#### Work order A:
Print the whole aquatic plants thread below, reproducing it exactly.

#### Exercise text:

# Best place to purchase aquatic plants online



## timwag2001 (Jul 3, 2009)

the swap and shop section.

you will get the best quality and price. and you can usually find what you're looking for, if not post a wanted to buy thread in the swap and shop section and you'll more than likely get it.

stores dont take care of their plants like a hobbiest does, they dont care how well it grows or if the plants deficient or not. all they care about is moving plants.

swap and shop for the win!


----------



## lauraleellbp (Feb 3, 2008)

timwag2001 said:


> the swap and shop section.


+1

I only use retailers when I'm placing a large order or want a very specific mix of plant species I'm not likely to find all in one place otherwise.

I've found that with retailers it's usually worth it to order potted plants, too- the plants arrive in better shape due to the humidity trapped in the pots and protection the pots provide to the roots.


----------



## soup_nazi (Jul 15, 2009)

lauraleellbp said:


> +1
> 
> I only use retailers when I'm placing a large order or want a very specific mix of plant species I'm not likely to find all in one place otherwise.
> 
> I've found that with retailers it's usually worth it to order potted plants, too- the plants arrive in better shape due to the humidity trapped in the pots and protection the pots provide to the roots.

#### Information given:
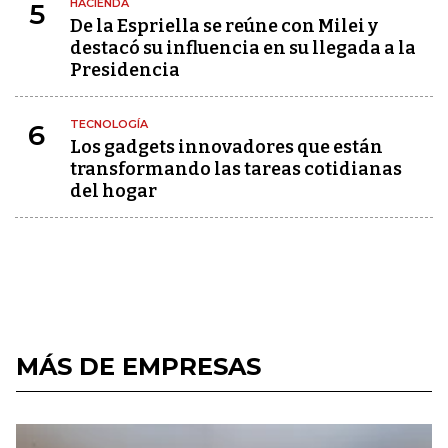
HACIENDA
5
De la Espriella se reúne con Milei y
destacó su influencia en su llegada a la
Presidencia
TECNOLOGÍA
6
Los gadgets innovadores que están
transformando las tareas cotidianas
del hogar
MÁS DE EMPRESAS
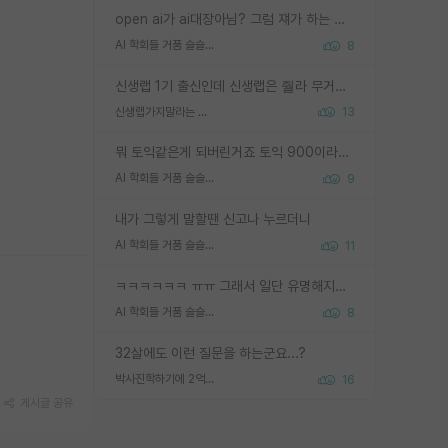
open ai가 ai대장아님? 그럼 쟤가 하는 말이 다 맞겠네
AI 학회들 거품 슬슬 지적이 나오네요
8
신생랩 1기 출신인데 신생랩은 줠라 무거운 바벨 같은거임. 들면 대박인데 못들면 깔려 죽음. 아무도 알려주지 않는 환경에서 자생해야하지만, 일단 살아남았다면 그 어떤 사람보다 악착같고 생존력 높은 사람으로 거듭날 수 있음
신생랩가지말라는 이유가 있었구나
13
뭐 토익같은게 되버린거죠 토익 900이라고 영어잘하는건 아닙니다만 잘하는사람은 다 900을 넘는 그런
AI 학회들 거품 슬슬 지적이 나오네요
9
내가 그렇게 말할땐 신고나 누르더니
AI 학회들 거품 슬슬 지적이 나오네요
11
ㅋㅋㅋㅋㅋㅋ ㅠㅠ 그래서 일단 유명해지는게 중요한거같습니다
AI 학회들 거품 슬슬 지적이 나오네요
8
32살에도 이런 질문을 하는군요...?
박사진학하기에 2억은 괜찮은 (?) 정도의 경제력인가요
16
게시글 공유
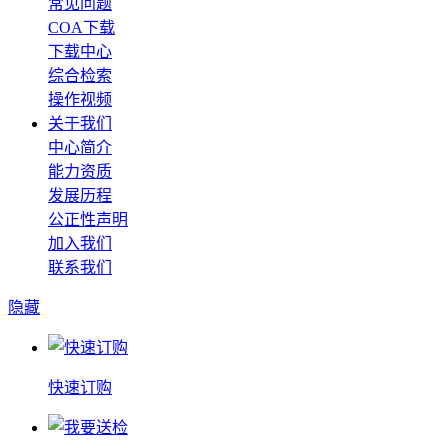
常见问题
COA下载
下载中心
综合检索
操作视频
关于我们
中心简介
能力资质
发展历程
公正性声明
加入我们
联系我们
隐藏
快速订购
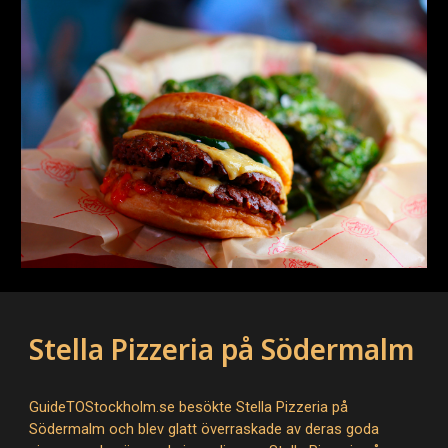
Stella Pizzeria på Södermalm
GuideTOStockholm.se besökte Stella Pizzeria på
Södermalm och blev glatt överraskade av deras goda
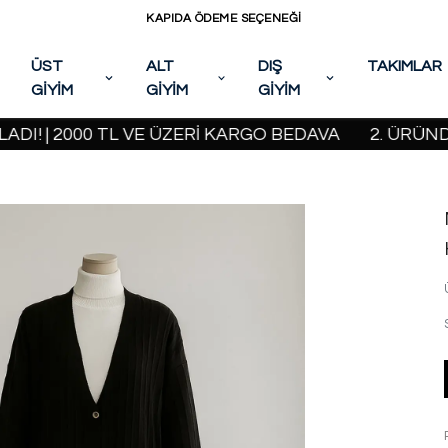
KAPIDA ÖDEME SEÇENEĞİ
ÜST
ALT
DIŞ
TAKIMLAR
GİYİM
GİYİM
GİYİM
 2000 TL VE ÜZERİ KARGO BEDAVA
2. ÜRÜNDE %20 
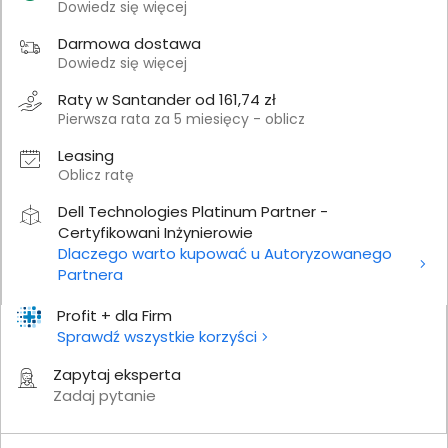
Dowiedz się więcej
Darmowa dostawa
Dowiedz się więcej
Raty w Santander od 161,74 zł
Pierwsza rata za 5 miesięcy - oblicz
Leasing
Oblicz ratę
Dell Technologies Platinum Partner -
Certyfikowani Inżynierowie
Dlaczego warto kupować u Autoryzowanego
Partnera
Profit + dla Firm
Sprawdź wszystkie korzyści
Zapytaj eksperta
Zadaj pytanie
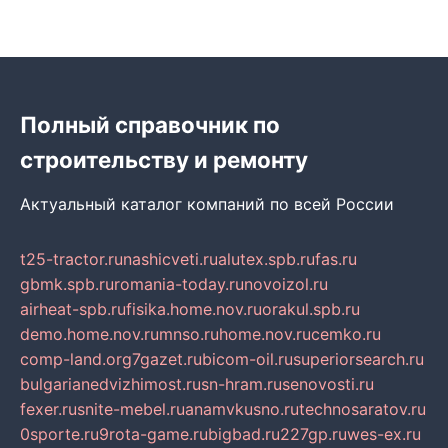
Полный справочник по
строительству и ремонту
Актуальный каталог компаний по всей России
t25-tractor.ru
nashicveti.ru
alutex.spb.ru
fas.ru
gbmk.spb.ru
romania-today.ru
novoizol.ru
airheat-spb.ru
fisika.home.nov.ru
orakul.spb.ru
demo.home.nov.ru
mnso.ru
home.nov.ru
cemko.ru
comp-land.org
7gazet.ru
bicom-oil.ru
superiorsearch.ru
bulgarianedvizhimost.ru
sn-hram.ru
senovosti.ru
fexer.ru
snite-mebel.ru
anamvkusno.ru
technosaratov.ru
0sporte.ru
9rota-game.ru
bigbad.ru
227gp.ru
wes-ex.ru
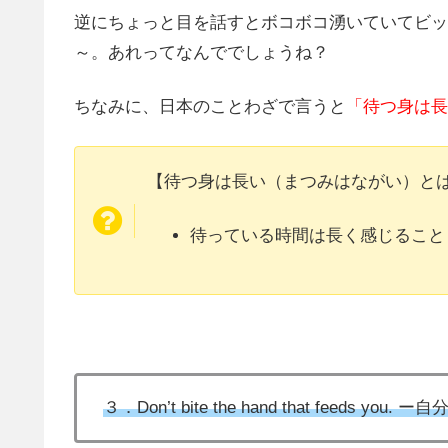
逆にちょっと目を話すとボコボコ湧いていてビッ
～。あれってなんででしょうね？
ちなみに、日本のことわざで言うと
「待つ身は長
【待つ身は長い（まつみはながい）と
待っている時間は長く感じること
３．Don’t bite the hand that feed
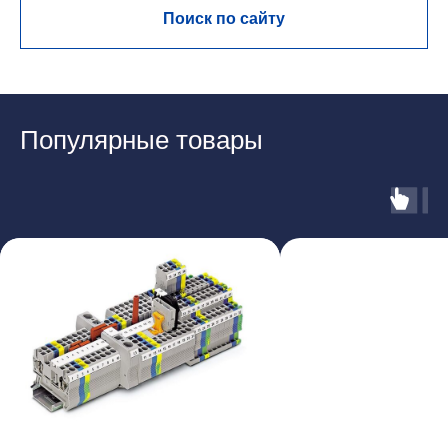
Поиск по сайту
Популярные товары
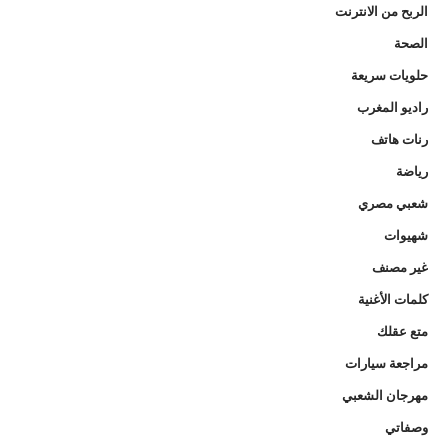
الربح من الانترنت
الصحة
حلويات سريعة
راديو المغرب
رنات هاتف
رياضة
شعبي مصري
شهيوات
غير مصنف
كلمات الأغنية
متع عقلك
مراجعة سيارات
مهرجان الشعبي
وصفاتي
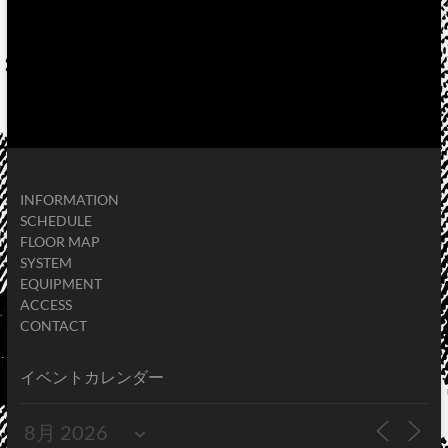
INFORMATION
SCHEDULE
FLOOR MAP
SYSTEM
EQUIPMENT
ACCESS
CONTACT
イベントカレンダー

#### Work order B:
From the records above, output everything from the line containing "Stella Pizzeria på Södermalm" down to the line containing "2. ÜRÜNDE %20", both lines included, and nothing else. Leave the pictures out of your answer.

#### Written answer A:
# Best place to purchase aquatic plants online



## timwag2001 (Jul 3, 2009)

the swap and shop section.

you will get the best quality and price. and you can usually find what you're looking for, if not post a wanted to buy thread in the swap and shop section and you'll more than likely get it.

stores dont take care of their plants like a hobbiest does, they dont care how well it grows or if the plants deficient or not. all they care about is moving plants.

swap and shop for the win!


----------



## lauraleellbp (Feb 3, 2008)

timwag2001 said:


> the swap and shop section.


+1

I only use retailers when I'm placing a large order or want a very specific mix of plant species I'm not likely to find all in one place otherwise.

I've found that with retailers it's usually worth it to order potted plants, too- the plants arrive in better shape due to the humidity trapped in the pots and protection the pots provide to the roots.


----------



## soup_nazi (Jul 15, 2009)

lauraleellbp said:


> +1
> 
> I only use retailers when I'm placing a large order or want a very specific mix of plant species I'm not likely to find all in one place otherwise.
> 
> I've found that with retailers it's usually worth it to order potted plants, too- the plants arrive in better shape due to the humidity trapped in the pots and protection the pots provide to the roots.

#### Written answer B:
Stella Pizzeria på Södermalm
GuideTOStockholm.se besökte Stella Pizzeria på
Södermalm och blev glatt överraskade av deras goda
KAPIDA ÖDEME SEÇENEĞİ
ÜST
ALT
DIŞ
TAKIMLAR
GİYİM
GİYİM
GİYİM
 2000 TL VE ÜZERİ KARGO BEDAVA
2. ÜRÜNDE %20 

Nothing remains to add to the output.